# [The problem]
Track down every line below that holds "nuclear" and copy it.

# [Source data]

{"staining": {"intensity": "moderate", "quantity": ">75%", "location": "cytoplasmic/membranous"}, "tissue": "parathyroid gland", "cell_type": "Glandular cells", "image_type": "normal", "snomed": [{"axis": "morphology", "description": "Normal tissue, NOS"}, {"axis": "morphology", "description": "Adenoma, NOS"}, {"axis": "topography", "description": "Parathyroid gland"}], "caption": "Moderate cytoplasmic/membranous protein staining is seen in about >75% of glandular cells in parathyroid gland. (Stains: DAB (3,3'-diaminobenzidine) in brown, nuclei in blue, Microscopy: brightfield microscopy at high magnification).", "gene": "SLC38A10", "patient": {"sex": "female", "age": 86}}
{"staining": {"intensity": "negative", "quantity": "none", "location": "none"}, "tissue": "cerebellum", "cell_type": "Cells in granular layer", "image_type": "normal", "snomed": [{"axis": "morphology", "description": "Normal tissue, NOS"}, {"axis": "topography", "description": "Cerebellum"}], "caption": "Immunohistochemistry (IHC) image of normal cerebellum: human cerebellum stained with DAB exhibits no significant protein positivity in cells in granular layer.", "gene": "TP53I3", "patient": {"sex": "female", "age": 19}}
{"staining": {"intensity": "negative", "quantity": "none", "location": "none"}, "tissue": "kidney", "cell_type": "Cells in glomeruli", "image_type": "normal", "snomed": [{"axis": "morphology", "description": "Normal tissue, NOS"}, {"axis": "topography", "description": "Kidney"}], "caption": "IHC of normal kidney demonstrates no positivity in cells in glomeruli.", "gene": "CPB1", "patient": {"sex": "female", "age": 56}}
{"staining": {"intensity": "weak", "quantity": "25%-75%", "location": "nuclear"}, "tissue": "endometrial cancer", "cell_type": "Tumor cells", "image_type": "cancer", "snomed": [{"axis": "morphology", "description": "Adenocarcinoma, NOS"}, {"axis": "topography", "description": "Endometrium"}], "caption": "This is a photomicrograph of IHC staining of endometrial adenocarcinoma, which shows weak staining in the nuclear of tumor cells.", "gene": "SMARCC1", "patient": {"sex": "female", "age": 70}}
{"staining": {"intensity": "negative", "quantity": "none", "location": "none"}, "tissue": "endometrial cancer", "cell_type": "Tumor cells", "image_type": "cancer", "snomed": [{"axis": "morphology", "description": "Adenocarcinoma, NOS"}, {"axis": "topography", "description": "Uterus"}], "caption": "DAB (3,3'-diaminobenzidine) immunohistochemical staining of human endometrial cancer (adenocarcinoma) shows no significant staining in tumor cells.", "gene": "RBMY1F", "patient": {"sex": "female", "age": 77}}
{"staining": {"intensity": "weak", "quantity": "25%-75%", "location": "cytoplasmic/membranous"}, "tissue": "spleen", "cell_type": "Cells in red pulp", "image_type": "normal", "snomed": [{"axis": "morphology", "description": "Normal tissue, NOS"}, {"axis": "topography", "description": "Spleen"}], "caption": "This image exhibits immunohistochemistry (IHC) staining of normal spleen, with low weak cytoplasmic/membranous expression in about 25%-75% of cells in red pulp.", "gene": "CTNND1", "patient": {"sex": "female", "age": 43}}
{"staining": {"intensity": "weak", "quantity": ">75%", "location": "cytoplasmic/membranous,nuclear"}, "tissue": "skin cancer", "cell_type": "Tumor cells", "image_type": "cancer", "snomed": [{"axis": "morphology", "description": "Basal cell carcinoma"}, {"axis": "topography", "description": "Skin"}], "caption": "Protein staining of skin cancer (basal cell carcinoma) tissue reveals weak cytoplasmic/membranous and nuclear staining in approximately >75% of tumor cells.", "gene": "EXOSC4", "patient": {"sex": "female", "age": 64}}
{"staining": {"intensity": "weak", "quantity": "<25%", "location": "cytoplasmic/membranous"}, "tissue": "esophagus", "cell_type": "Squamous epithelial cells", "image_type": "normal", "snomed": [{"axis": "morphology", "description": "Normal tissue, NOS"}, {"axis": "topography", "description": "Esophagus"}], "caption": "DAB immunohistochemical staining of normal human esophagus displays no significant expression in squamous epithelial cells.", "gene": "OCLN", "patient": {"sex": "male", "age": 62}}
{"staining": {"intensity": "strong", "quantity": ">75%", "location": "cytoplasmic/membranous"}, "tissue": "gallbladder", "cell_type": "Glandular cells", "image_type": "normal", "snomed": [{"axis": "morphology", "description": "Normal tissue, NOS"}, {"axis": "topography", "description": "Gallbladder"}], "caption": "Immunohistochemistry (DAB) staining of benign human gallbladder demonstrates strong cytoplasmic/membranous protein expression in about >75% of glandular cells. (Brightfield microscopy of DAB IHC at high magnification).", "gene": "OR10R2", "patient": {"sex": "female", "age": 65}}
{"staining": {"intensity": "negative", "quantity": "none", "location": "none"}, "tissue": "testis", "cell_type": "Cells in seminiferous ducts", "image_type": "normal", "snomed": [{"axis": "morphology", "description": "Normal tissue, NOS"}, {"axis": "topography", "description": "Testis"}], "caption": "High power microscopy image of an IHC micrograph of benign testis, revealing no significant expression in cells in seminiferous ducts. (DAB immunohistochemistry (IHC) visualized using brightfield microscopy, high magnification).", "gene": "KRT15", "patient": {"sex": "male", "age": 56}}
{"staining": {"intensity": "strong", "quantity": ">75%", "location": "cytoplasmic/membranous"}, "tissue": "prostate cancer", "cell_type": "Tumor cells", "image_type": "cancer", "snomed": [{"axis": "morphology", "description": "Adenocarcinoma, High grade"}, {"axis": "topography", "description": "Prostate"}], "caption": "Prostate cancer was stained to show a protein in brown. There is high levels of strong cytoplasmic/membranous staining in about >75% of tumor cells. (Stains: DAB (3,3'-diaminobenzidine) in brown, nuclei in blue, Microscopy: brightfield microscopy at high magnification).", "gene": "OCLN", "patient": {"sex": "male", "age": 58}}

# [Expected answer]
{"staining": {"intensity": "weak", "quantity": "25%-75%", "location": "nuclear"}, "tissue": "endometrial cancer", "cell_type": "Tumor cells", "image_type": "cancer", "snomed": [{"axis": "morphology", "description": "Adenocarcinoma, NOS"}, {"axis": "topography", "description": "Endometrium"}], "caption": "This is a photomicrograph of IHC staining of endometrial adenocarcinoma, which shows weak staining in the nuclear of tumor cells.", "gene": "SMARCC1", "patient": {"sex": "female", "age": 70}}
{"staining": {"intensity": "weak", "quantity": ">75%", "location": "cytoplasmic/membranous,nuclear"}, "tissue": "skin cancer", "cell_type": "Tumor cells", "image_type": "cancer", "snomed": [{"axis": "morphology", "description": "Basal cell carcinoma"}, {"axis": "topography", "description": "Skin"}], "caption": "Protein staining of skin cancer (basal cell carcinoma) tissue reveals weak cytoplasmic/membranous and nuclear staining in approximately >75% of tumor cells.", "gene": "EXOSC4", "patient": {"sex": "female", "age": 64}}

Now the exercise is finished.